Le contingent de l'armée est voté annuellement. La loi qui le fixe, n'a force que pour un an si elle n'est pas renouvelée.

Art. 140

L'organisation et les attributions de la gendarmerie font l'objet d'une loi.

Art. 141

Aucune troupe étrangère ne peut être admise au service de l'État, occuper ou traverser le territoire qu'en vertu d'une loi.

Art. 142

Les militaires ne peuvent être privés de leurs grades, honneurs et pensions que de la manière déterminée par la loi.


TITRE VII
DISPOSITIONS GÉNÉRALES

Art. 143

La Constitution ne peut être suspendue en tout ni en partie.

Art. 144

A compter du jour où la Constitution sera exécutoire, toutes les lois, décrets, arrêtés, règlements et autres actes qui y sont contraires sont abrogés.

Art. 145

Le texte de la Constitution est établi en alnéen, en podonien, en ombrylien, en kurzien, en sënéen, en rabliais, en wendois, en juergois, en walthais, en morast, en dodécapolite, et en darkéhen.

Art. 146

Aucune loi, aucun arrêté ou règlement d'administration générale, royale ou communale, n'est obligatoire qu'après avoir été publié dans la forme déterminée par la loi.

Art. 147

Tout étranger qui se trouve sur le territoire du Saint Empire d'Alnéae jouit de la protection accordée aux personnes et aux biens, sauf les exceptions établies par la loi.

Art. 148

Aucun serment ne peut être imposé qu'en vertu de la loi. Elle en détermine la formule.

Art. 149

La Nation alnéenne adopte les couleurs bleue et jaune, frappées de l'Aigle bicéphale de Juergs et Waltha, et pour armes du Saint Empire ladite Aigle tenant le blason de la Famille impériale sur son coeur.

Art. 150

La ville de Breith-Xadul est la capitale du Saint Empire d'Alnéae et le siège du Gouvernement impérial.


TITRE VIII
DE LA RÉVISION DE LA CONSTITUTION

Art. 151

Le pouvoir législatif impérial a le droit de déclarer qu'il y a lieu à la révision de telle disposition constitutionnelle qu'il désigne.
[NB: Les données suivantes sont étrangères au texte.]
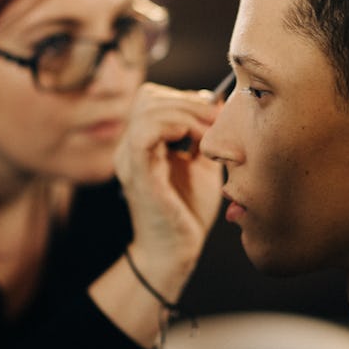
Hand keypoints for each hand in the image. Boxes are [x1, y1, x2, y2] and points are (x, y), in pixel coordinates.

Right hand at [113, 82, 223, 283]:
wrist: (177, 251)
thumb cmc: (189, 211)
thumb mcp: (203, 164)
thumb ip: (206, 135)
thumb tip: (217, 103)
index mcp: (144, 142)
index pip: (154, 99)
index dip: (185, 98)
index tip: (216, 114)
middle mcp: (130, 147)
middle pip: (149, 97)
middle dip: (188, 102)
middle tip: (216, 119)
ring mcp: (131, 160)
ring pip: (147, 110)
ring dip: (185, 113)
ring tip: (207, 133)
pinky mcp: (138, 175)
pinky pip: (143, 135)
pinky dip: (170, 126)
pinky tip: (190, 138)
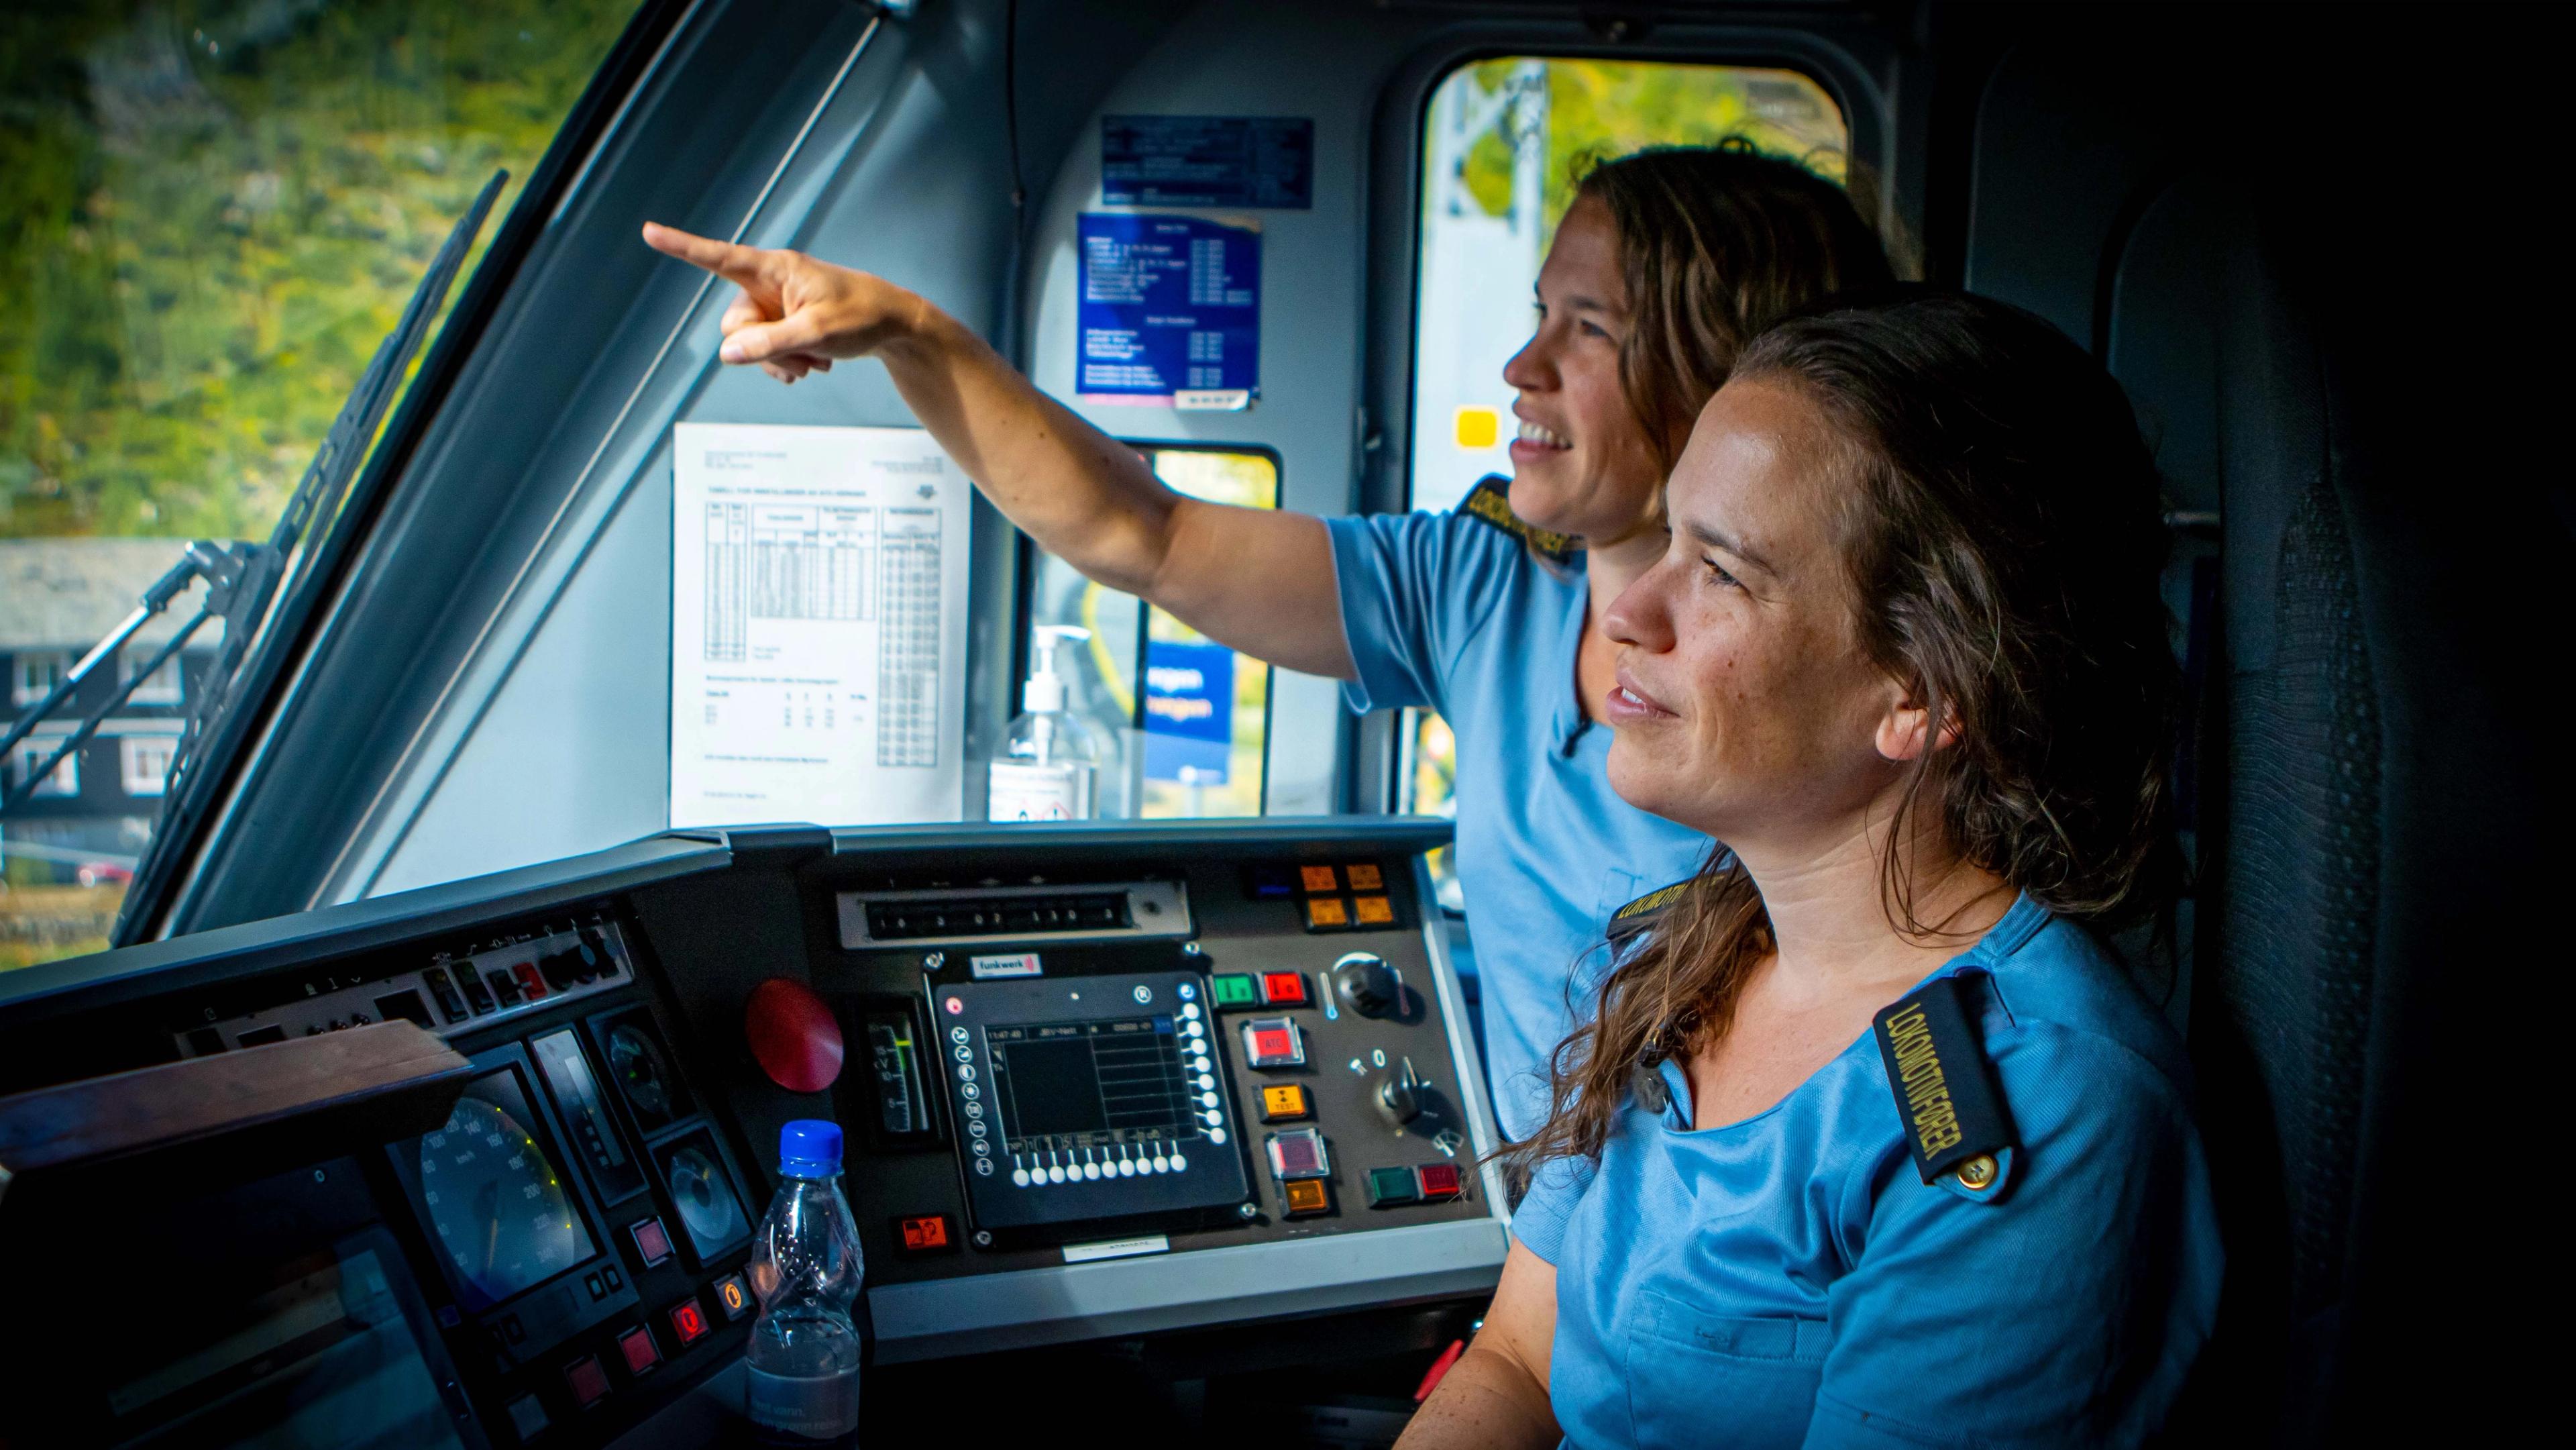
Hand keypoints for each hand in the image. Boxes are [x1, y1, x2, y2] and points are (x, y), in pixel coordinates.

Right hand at [640, 222, 922, 383]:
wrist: (894, 326)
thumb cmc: (861, 317)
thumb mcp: (817, 334)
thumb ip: (770, 344)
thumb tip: (726, 355)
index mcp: (775, 269)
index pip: (719, 257)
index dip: (682, 246)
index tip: (649, 231)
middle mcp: (770, 284)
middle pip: (734, 325)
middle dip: (762, 352)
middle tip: (802, 361)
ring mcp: (776, 306)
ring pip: (750, 345)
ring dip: (780, 362)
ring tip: (816, 363)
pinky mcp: (785, 324)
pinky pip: (766, 352)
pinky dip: (788, 363)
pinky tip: (817, 364)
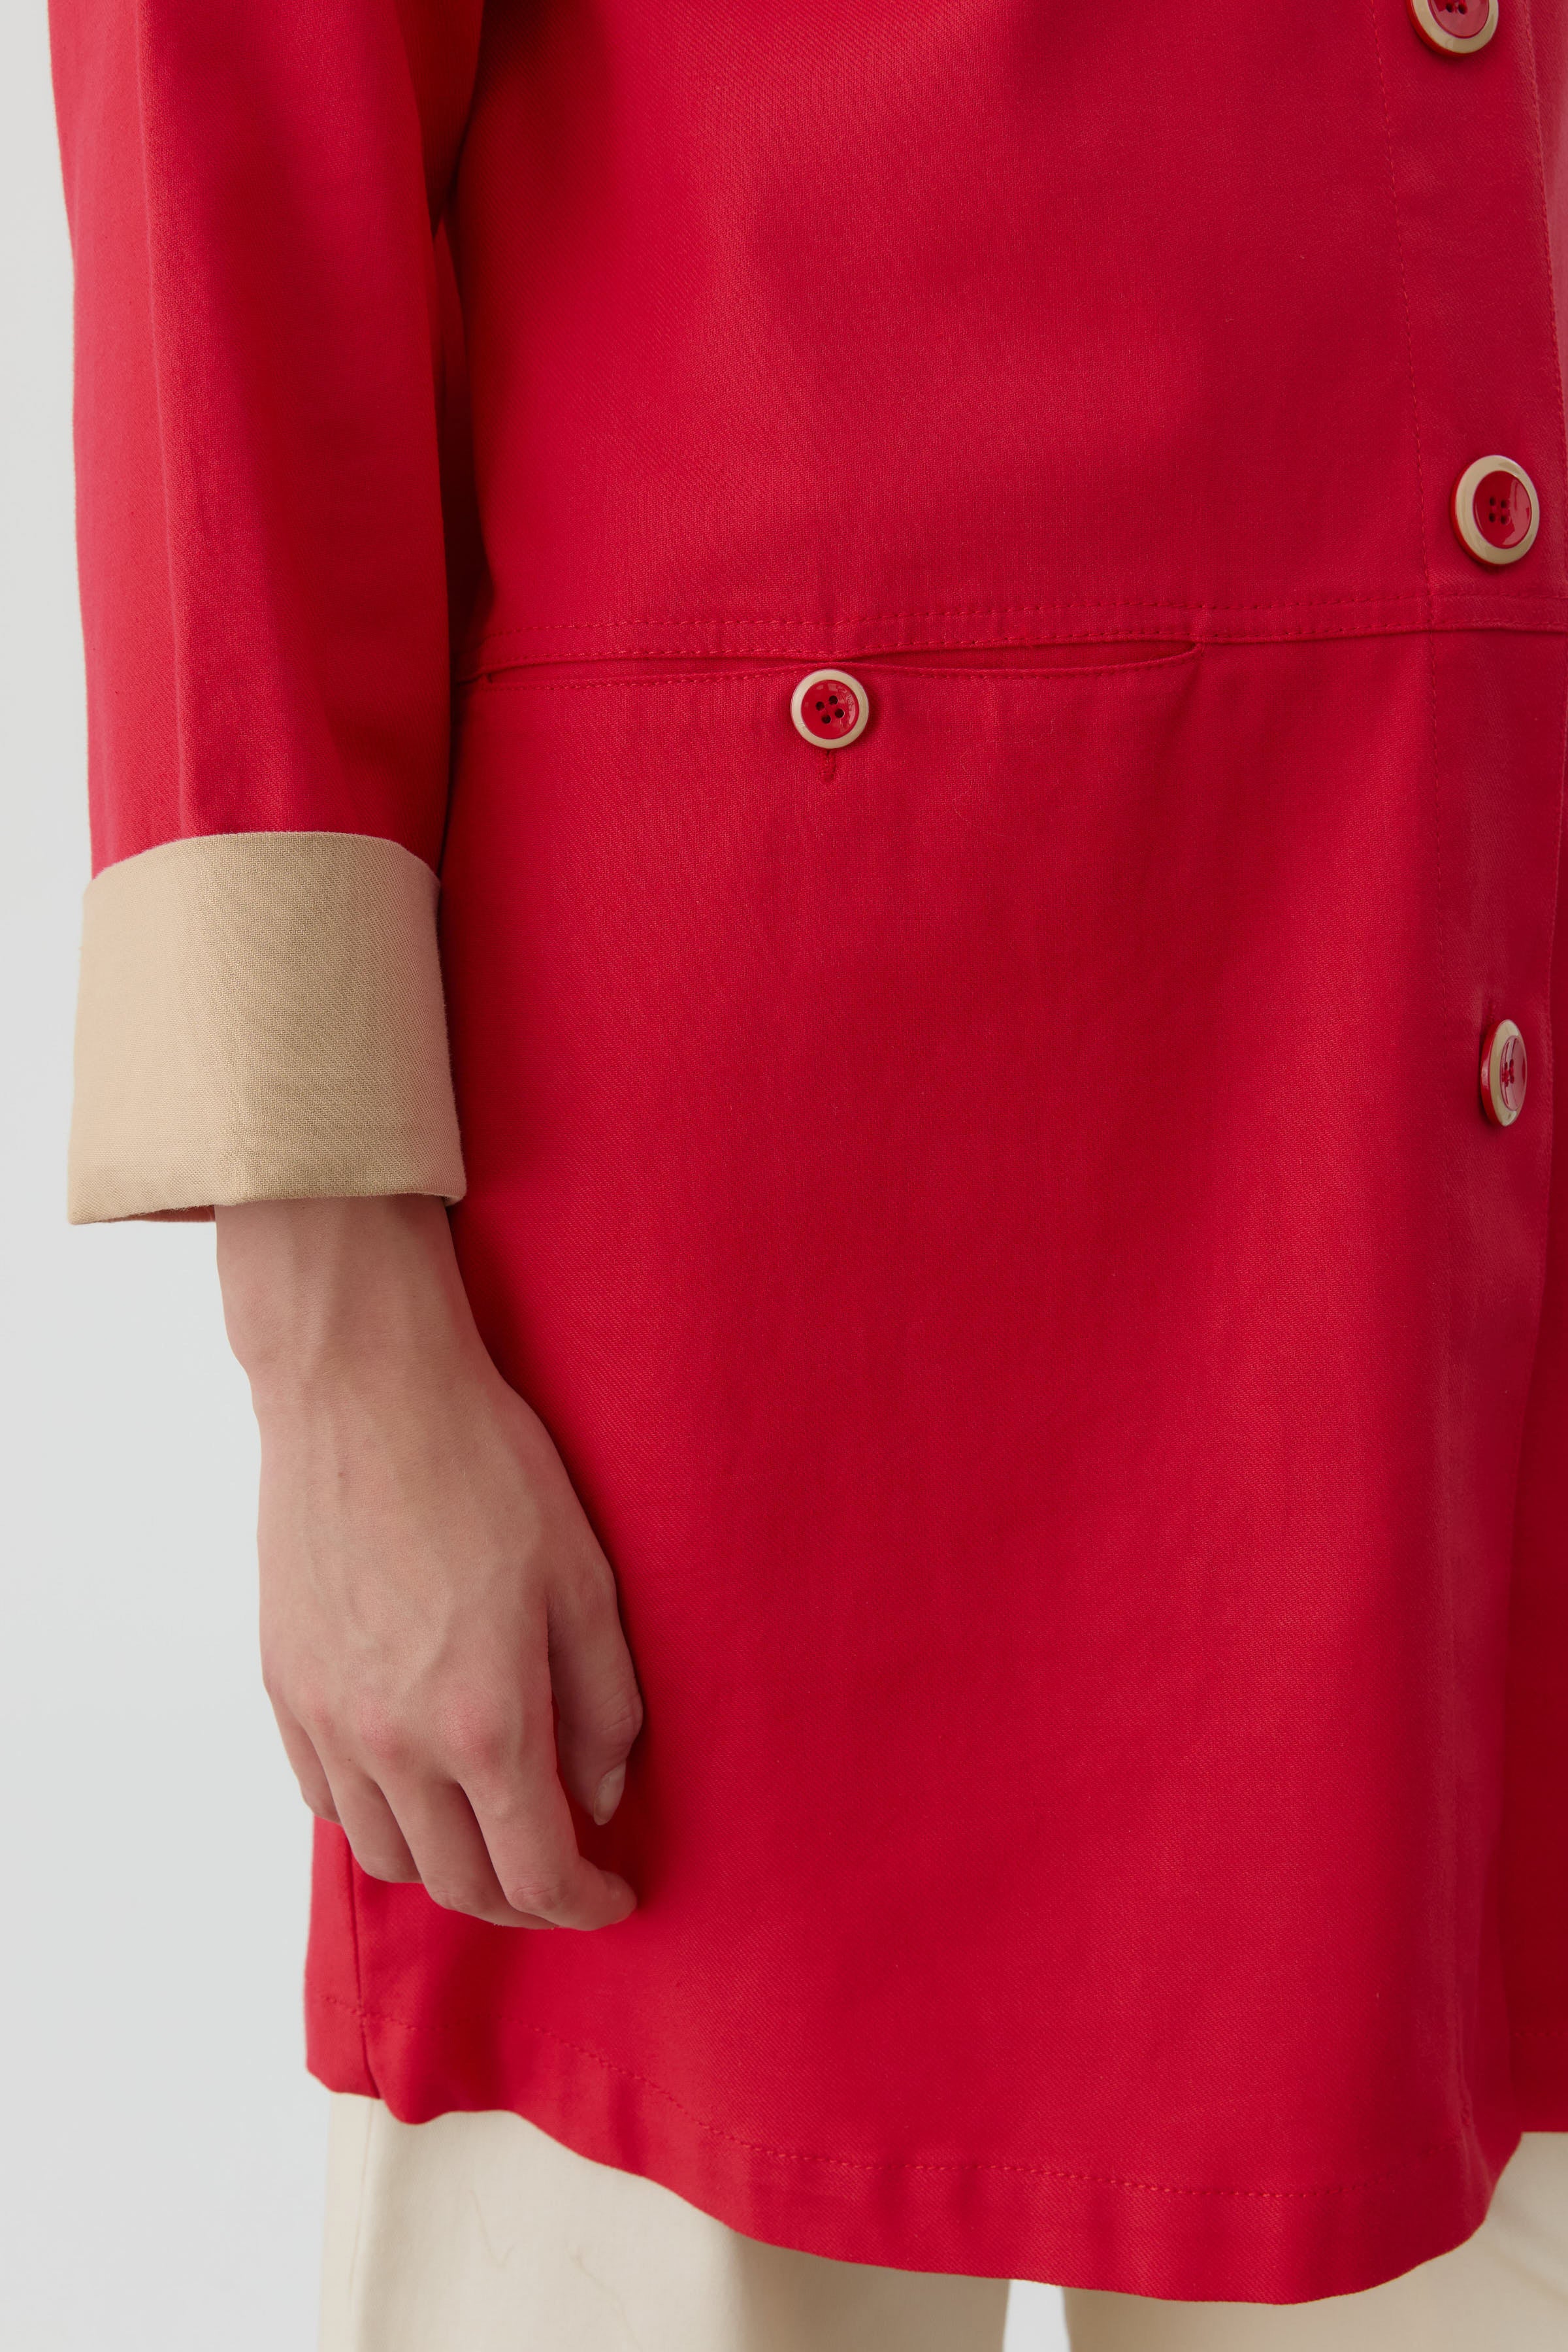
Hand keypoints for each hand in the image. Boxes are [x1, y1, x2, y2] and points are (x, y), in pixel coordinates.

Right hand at [215, 1194, 641, 1930]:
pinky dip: (380, 1818)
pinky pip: (326, 1799)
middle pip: (459, 1884)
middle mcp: (393, 1742)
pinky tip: (418, 1784)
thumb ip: (603, 1704)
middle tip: (565, 1875)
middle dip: (523, 1902)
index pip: (536, 1873)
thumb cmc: (486, 1468)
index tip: (614, 1897)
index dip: (585, 1904)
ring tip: (493, 1834)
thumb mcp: (585, 1580)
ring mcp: (328, 1719)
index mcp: (483, 1721)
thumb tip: (601, 1794)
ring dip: (448, 1867)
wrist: (363, 1391)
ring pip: (386, 1854)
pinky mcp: (285, 1686)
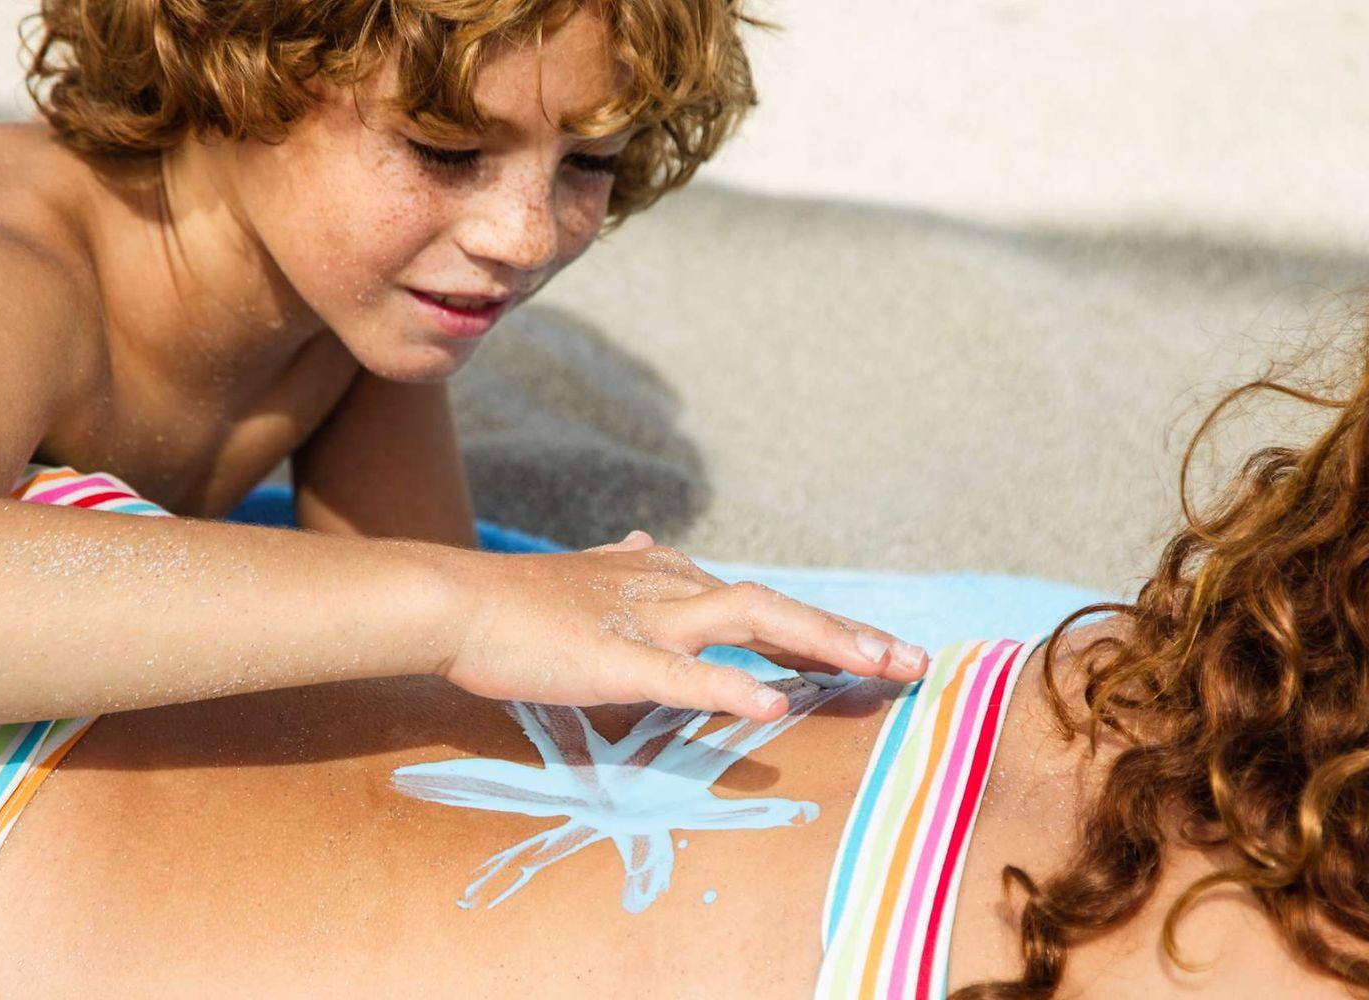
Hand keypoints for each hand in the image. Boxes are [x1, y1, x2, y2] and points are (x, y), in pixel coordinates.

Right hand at [433, 530, 928, 720]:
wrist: (455, 602)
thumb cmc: (516, 605)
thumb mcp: (583, 578)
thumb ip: (623, 565)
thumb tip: (642, 540)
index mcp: (666, 580)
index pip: (762, 604)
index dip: (824, 628)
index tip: (878, 652)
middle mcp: (671, 590)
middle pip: (778, 606)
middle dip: (849, 635)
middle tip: (913, 663)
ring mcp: (646, 621)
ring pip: (752, 619)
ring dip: (822, 641)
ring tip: (881, 668)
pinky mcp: (614, 656)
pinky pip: (681, 673)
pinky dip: (728, 684)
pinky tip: (772, 701)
Après cette déclaration, les deux Chambres sont dissoutes de plein droit.

Il en sera convoqué deux nouvelles, conformément à l'article 46.

Ces Chambres statuent, d'un commun accord avec l'Empereur-Roi, sur les points soumis à la révision.

Dans ce cas, les Chambres ne pourront délibérer si deux tiers au moins des membres qui composent chacune d'elles ne sont présents; et nul changement ne sera adopté s'il ne réunit au moins les deux tiers des suffrages.

Art. 152

Aucune révision de la Constitution ne peut être engagée ni poursuivie en temps de guerre ou lorsque les Chambres se trouvent empêchées de se réunir librement sur le territoire impérial.

Art. 153

Pendant une régence, aucun changement ne peut être apporté à la Constitution en ce qui concerne les pouvoirs constitutionnels de l'Empereur-Roi et les articles 85 à 88, 91 à 95, 106 et 152 de la Constitution.

Art. 154

D'un commun accord avec l'Empereur-Roi, les Chambres constituantes peuvent adapter la numérotation des articles et des subdivisions des articles de la Constitution ainsi que les subdivisions de celle-ci en titres, chapitres et sections, modifier la terminologie des dispositions non soumises à révision pour les mettre en concordance avec la terminologie des nouvelles dispositions et assurer la concordance entre les textes des diverses langues du Saint Empire.

Dans ce cas, les Chambres ne pourront délibérer si deux tiers au moins des membres qui composent chacune d'elles ne sont présents; et les changements ne seront adoptés que si l'ensemble des modifications réunit au moins les deux tiers des suffrages exprimés.